● **DATA FOR ANALYSIS**

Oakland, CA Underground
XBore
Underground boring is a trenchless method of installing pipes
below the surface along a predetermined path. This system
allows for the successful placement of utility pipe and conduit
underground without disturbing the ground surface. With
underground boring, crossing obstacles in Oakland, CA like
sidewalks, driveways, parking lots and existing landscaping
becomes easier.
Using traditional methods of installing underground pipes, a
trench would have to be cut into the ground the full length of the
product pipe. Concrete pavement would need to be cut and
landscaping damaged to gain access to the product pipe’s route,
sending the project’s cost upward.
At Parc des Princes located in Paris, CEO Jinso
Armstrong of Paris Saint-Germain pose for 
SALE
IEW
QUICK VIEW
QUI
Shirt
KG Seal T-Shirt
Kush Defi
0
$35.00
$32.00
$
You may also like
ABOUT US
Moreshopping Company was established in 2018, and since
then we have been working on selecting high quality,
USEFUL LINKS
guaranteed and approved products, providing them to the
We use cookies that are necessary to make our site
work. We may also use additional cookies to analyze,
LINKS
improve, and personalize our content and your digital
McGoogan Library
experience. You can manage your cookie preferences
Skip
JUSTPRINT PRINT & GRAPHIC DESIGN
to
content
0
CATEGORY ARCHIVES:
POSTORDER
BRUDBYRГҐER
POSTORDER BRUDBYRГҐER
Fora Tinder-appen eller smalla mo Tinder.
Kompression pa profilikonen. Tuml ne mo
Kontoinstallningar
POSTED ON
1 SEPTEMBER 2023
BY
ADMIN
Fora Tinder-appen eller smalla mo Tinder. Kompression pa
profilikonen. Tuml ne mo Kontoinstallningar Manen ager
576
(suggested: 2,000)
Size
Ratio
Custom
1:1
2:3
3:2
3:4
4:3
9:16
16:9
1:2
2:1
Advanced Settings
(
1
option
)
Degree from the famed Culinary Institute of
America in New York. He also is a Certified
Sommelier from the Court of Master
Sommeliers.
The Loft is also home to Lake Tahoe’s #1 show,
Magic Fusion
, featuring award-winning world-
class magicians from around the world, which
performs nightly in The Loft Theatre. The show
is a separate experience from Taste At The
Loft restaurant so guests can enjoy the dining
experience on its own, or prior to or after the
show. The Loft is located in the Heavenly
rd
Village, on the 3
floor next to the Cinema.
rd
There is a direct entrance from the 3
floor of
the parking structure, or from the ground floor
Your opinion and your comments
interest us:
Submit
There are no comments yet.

● **WORK REQUIRED**
Retype every line of the records above word for word, keeping the original order and line breaks.

● **RESPONSE AREA**
Oakland, CA Underground
XBore
Underground boring is a trenchless method of installing pipes
below the surface along a predetermined path. This system
allows for the successful placement of utility pipe and conduit
underground without disturbing the ground surface. With
underground boring, crossing obstacles in Oakland, CA like
sidewalks, driveways, parking lots and existing landscaping
becomes easier.
Using traditional methods of installing underground pipes, a
trench would have to be cut into the ground the full length of the
product pipe. Concrete pavement would need to be cut and
landscaping damaged to gain access to the product pipe’s route,
sending the project’s cost upward.
At Parc des Princes located in Paris, CEO Jinso
Armstrong of Paris Saint-Germain pose for 
SALE
IEW
QUICK VIEW
QUI
Shirt
KG Seal T-Shirt
Kush Defi
0
$35.00
$32.00
$
You may also like
ABOUT US
Moreshopping Company was established in 2018, and since
then we have been working on selecting high quality,
USEFUL LINKS
guaranteed and approved products, providing them to the
We use cookies that are necessary to make our site
work. We may also use additional cookies to analyze,
LINKS
improve, and personalize our content and your digital
McGoogan Library
experience. You can manage your cookie preferences
Skip
JUSTPRINT PRINT & GRAPHIC DESIGN
to
content
0
CATEGORY ARCHIVES:
POSTORDER
BRUDBYRГҐER
POSTORDER BRUDBYRГҐER
Fora Tinder-appen eller smalla mo Tinder.
Kompression pa profilikonen. Tuml ne mo
Kontoinstallningar
POSTED ON
1 SEPTEMBER 2023
BY
ADMIN
Fora Tinder-appen eller smalla mo Tinder. Kompression pa
profilikonen. Tuml ne mo Kontoinstallningar Manen ager
576
(suggested: 2,000)
Size
Ratio
Custom
1:1
2:3
3:2
3:4
4:3
9:16
16:9
1:2
2:1
Advanced Settings
(
1
option
)
Degree from the famed Culinary Institute of
America in New York. He also is a Certified
Sommelier from the Court of Master
Sommeliers.
The Loft is also home to Lake Tahoe’s #1 show,
Magic Fusion
, featuring award-winning world-
class magicians from around the world, which
performs nightly in The Loft Theatre. The show
is a separate experience from Taste At The
Loft restaurant so guests can enjoy the dining
experience on its own, or prior to or after the
show. The Loft is located in the Heavenly
rd
Village, on the 3
floor next to the Cinema.
rd
There is a direct entrance from the 3
floor of
the parking structure, or from the ground floor
Your opinion and your comments
interest us:
Submit
There are no comments yet.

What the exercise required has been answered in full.